The natural way to solve this is, to take into account the pseudo-subsidence
when computing the resolved condensation, rather than modulating more or
less empirically one of the two schemes. The method of subtracting the large
scale precipitation convergence from the moisture convergence flux also
implied some superimposition principle, which is abusive for such non linear schemes.
- Downdraught hypotheses:
- The downdraught was following an
entraining moist pseudo-adiabat, fed by precipitation evaporation. But it
could only be switched on by prior evaporation (resulting from the layers
budgets in the updraught calculation), which lacks of realism.
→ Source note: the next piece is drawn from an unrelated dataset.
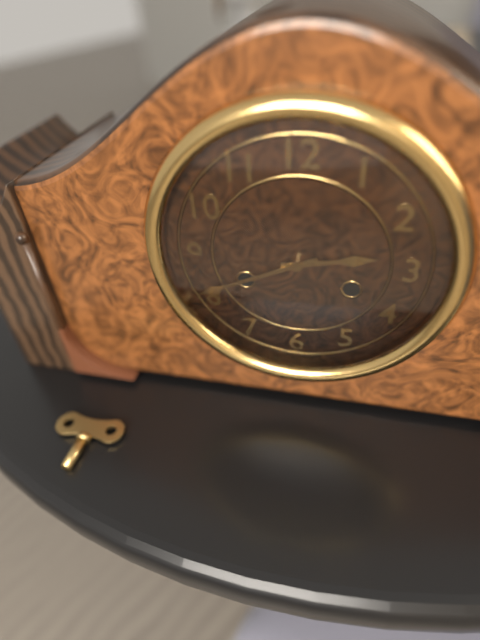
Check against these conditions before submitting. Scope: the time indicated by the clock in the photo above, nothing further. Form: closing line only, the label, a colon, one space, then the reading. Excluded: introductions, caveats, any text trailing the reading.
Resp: 2:41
- Real downdraughts entrain dry air
from above, and are not entirely saturated: so the guessed profile is not
realistic, nor the downdraught mass flux, mesh fraction and vertical velocity.
This limits the possibility of tuning by comparison of these parameters to observations.
- The closure was rather arbitrary,
assuming that a fixed fraction of the precipitation generated by the updraught
had to be evaporated. If the updraught does no longer produce precipitation
but condensate, such a treatment becomes impossible.
- The local mass budget was
inconsistent (the mass flux being arbitrarily shaped by a given function,
while the detrainment and entrainment are taken completely independently of this).
- The resolved precipitation did no
contribute to the downdraught, which might not survive the end of the updraught.
This lead us to plead more and more
insistently for the complete separation of the updraught and the downdraught.
In our anterior work (G
ERARD,
2001), we introduced prognostic
variables for the updraught and downdraught vertical velocity and 2D
mesh-fractions (representing a vertical mean over the active layers). The
present work takes advantage of these developments, but we decided to focus on
the updraught and to introduce 3D mesh-fractions, to better fulfill local mass
budgets. The downdraught is now completely separated and will be the object of
further developments.
The new scheme also requires a wider
re-structuration of the order of the different parameterisations. Layer
budgets and downdraught computation occur after the micro-physical
calculations, and the downdraught now feeds on both condensate and
precipitation. This also opens the way to covering additional processes like
Cloud Top Evaporative Instability. For this, we'll consider that the
downdraught is not completely saturated, and contains a core of air entrained
from above.
- Luc GERARD
.
- Physical parameterisations for a
high resolution operational Numerical Weather Prediction Model.
PhD thesis, Université Libre de Bruxelles, Faculté des Sciences
Appliquées, August 2001.
- Ph. LOPEZ
.
- Implementation and validation of a
new prognostic large-scale cloud and precipitation scheme for climate and data
assimilation purposes.
submitted to Q.J.R. Meteorol. Soc., 2001.